Franz Kössler: Am meisten die langen und oft heftigen Diskussionen mit meinen Kollegen in der Redaktion - am wenigsten die Gemeinheiten und Intrigen, die in einem so großen Unternehmen natürlich auch vorhanden sind: ich habe versucht, an ihnen so wenig wie möglich teil zu nehmen.

wasndas: Welchen Ort auf dieser Welt wollten sie schon immer mal besuchen sind aber bis jetzt nicht dazu gekommen?

Franz Kössler: Die Antarktis, ich hoffe ich schaffe es noch bevor sie wegschmilzt...

Captain Nem0: Was waren Höhe- und Tiefpunkte in ihrer langen Journalistenkarriere?

Franz Kössler: Ich hatte das Glück, als Korrespondent die Jahre Gorbatschows in Moskau mit zu erleben, das war spannend. Ich habe die Studentenbewegung am Tien Anmen Platz miterlebt, das war bewegend. Ich habe vor 30 Jahren meine kleine linke Zeitung in Rom verlassen, weil ich verstanden habe, dass die Revolution, die ich dort als Journalist unterstützen wollte, eine Illusion war: das war ernüchternd.

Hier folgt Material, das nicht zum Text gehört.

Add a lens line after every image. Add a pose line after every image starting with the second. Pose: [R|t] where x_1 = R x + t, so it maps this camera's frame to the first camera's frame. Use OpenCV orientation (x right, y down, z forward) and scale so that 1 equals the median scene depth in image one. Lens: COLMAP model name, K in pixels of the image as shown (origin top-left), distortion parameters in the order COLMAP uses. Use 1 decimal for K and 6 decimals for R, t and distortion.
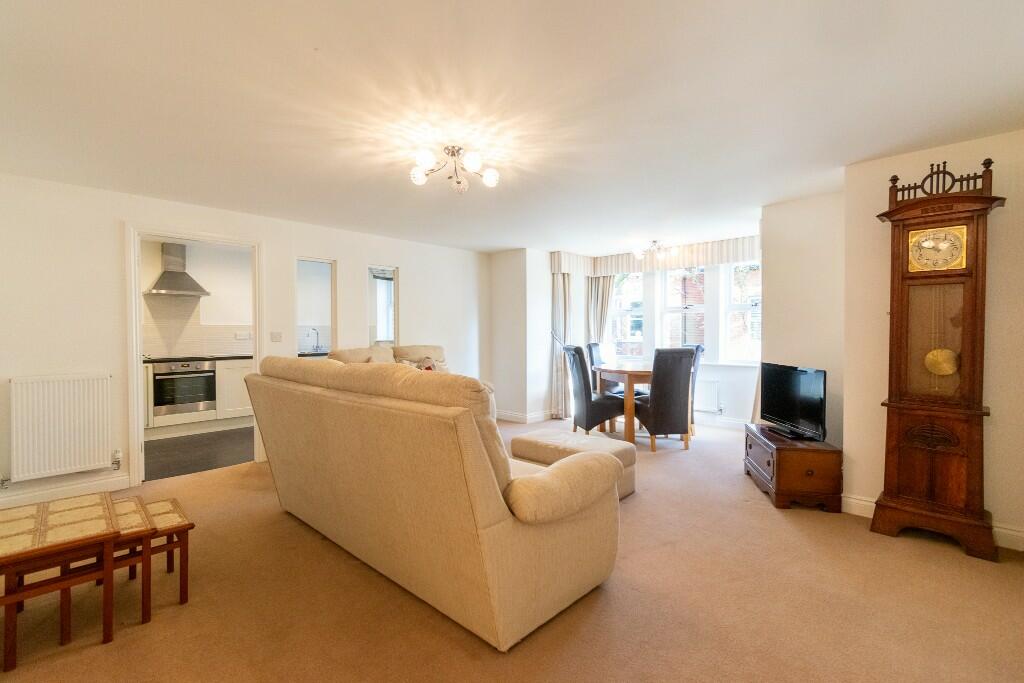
lens RADIAL K [[450.0, 0, 512.0], [0, 450.0, 341.5], [0, 0, 1]] dist [-0.000512, 0.000137]
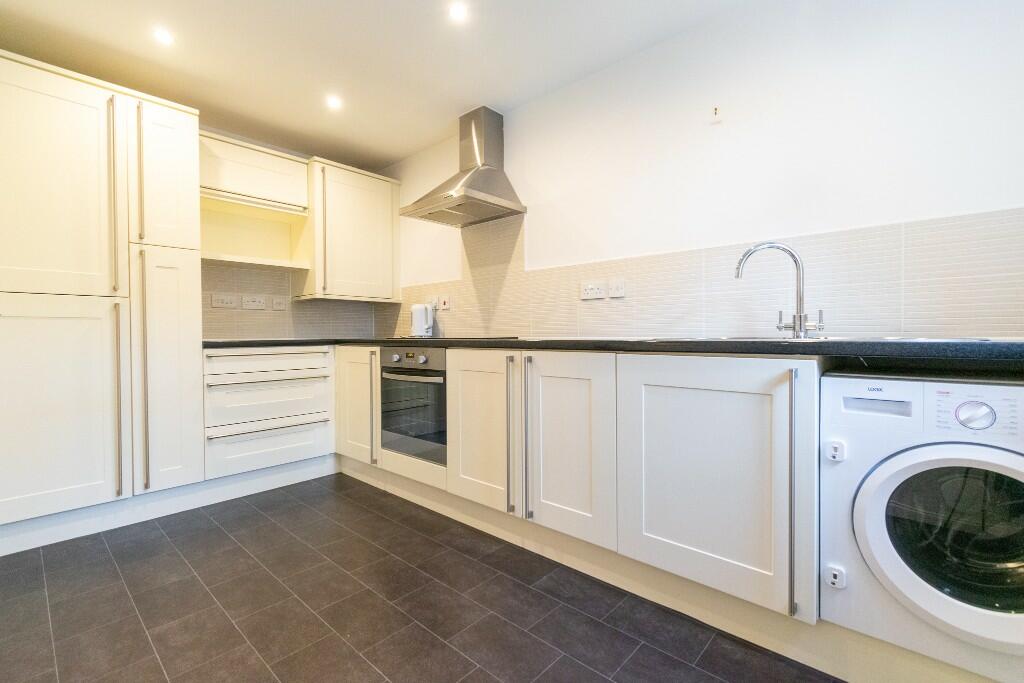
lens RADIAL K [[450.0, 0, 512.0], [0, 450.0, 341.5], [0, 0, 1]] dist [-0.000512, 0.000137]
pose [[0.043134, 0.019752, -0.998874, -0.251302], [-0.011273, 0.999751, 0.019283, 0.028816], [0.999006, 0.010428, 0.043346, 1.082497]]
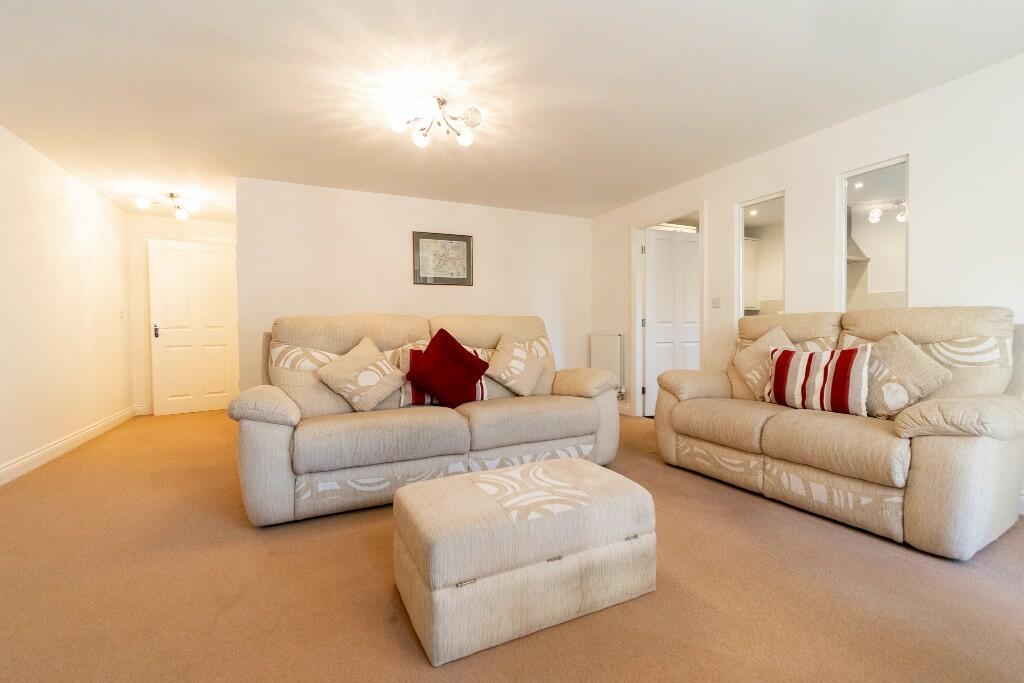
lens RADIAL K [[450.0, 0, 512.0], [0, 450.0, 341.5], [0, 0, 1]] dist [-0.000512, 0.000137]
pose [[-0.342251, 0.027497, -0.939206, 0.371606], [-0.004493, 0.999512, 0.030900, 0.032012], [0.939598, 0.014795, -0.341961, 0.741704]]
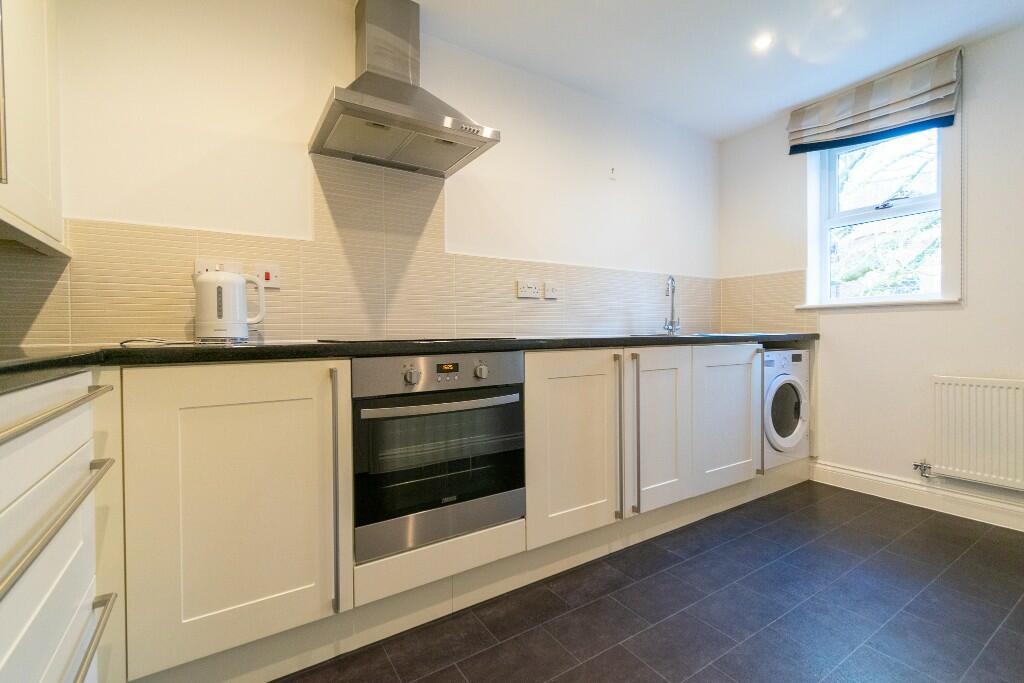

ModeratorIn: derStandard.at bedankt sich bei Herrn Kössler fürs Kommen und bei den UserInnen für die vielen Fragen. Wir wünschen noch einen schönen Tag.

Franz Kössler: Vielen Dank, es war für mich ein großes Privileg hier zu sein und wie immer ein Vergnügen, mit dem Publikum einen Dialog zu führen. Danke für IHre Fragen!